Growing demand for cider sent Canberra wine distributor Bill Mason in search of a local product for his portfolio.

The search led to brothers Anton and Mark Balog, well-known figures in the Southern Highlands wine community. Anton makes wine for Cherry Tree Hill as well as for Artemis, their own winery. And Mark has been behind extensive vineyard plantings across the region.

Anton now also makes apple and pear cider in the Artemis winery. The fruit is crushed by wooden rollers, basket pressed and, after clarification, combined with spring water, fermented then filtered and carbonated.
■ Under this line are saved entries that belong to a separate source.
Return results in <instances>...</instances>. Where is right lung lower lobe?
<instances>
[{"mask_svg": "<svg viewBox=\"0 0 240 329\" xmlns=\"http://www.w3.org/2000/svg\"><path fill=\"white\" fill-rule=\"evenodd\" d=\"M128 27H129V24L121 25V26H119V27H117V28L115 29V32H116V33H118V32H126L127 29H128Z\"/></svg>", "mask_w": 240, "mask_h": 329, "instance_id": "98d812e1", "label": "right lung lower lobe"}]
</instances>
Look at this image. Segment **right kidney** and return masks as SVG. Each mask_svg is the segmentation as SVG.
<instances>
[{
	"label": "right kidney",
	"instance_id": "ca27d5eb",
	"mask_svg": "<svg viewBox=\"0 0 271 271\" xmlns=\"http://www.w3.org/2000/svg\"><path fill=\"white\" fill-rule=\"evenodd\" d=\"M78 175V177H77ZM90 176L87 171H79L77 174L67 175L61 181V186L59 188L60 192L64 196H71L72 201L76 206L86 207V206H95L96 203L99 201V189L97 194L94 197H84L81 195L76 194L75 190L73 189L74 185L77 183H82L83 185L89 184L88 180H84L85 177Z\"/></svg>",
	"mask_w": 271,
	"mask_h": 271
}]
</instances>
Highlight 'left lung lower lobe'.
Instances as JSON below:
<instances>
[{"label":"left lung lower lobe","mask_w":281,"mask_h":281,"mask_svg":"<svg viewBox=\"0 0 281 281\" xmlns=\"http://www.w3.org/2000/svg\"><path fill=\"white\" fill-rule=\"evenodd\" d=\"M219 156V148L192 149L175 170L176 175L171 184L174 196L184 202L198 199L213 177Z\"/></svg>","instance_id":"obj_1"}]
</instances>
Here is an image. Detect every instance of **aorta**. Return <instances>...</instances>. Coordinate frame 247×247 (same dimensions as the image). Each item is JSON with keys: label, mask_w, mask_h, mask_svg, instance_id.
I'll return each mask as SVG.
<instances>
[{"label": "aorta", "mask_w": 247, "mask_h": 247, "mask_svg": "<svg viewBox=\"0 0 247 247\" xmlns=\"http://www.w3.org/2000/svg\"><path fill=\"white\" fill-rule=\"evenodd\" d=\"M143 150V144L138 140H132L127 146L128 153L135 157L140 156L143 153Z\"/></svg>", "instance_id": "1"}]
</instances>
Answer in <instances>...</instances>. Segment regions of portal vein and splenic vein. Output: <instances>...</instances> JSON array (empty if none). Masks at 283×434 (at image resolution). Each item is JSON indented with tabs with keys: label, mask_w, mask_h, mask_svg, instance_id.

The clean, protective process captures the fresh fruit flavour, much as winemakers protect riesling grapes to retain the delicate aromatics and flavours. The brothers plan on opening a wine and cider cellar door facility at Artemis, on the old Hume Highway Mittagong, in November.

Sunshack Apple Cider 500ml $5.80
If tasting like fresh apples means good cider, then this is good cider. The colour’s a bright, pale lemon and the aroma reminiscent of very ripe, sweet apples. The palate, however, delivers the tang and thrust of just-ripe apples, though the flavour seems very ripe. The finish is clean, fresh and dry with an apple-like aftertaste.

Sunshack Pear Cider 500ml $5.80
Capturing pear flavour in cider seems to be more difficult than capturing apple flavours. But Sunshack succeeds better than most – the fresh, ripe, pear character carrying through on the aroma and palate and then lingering on unmistakeably in the dry aftertaste. Brisk acidity gives it life and lift.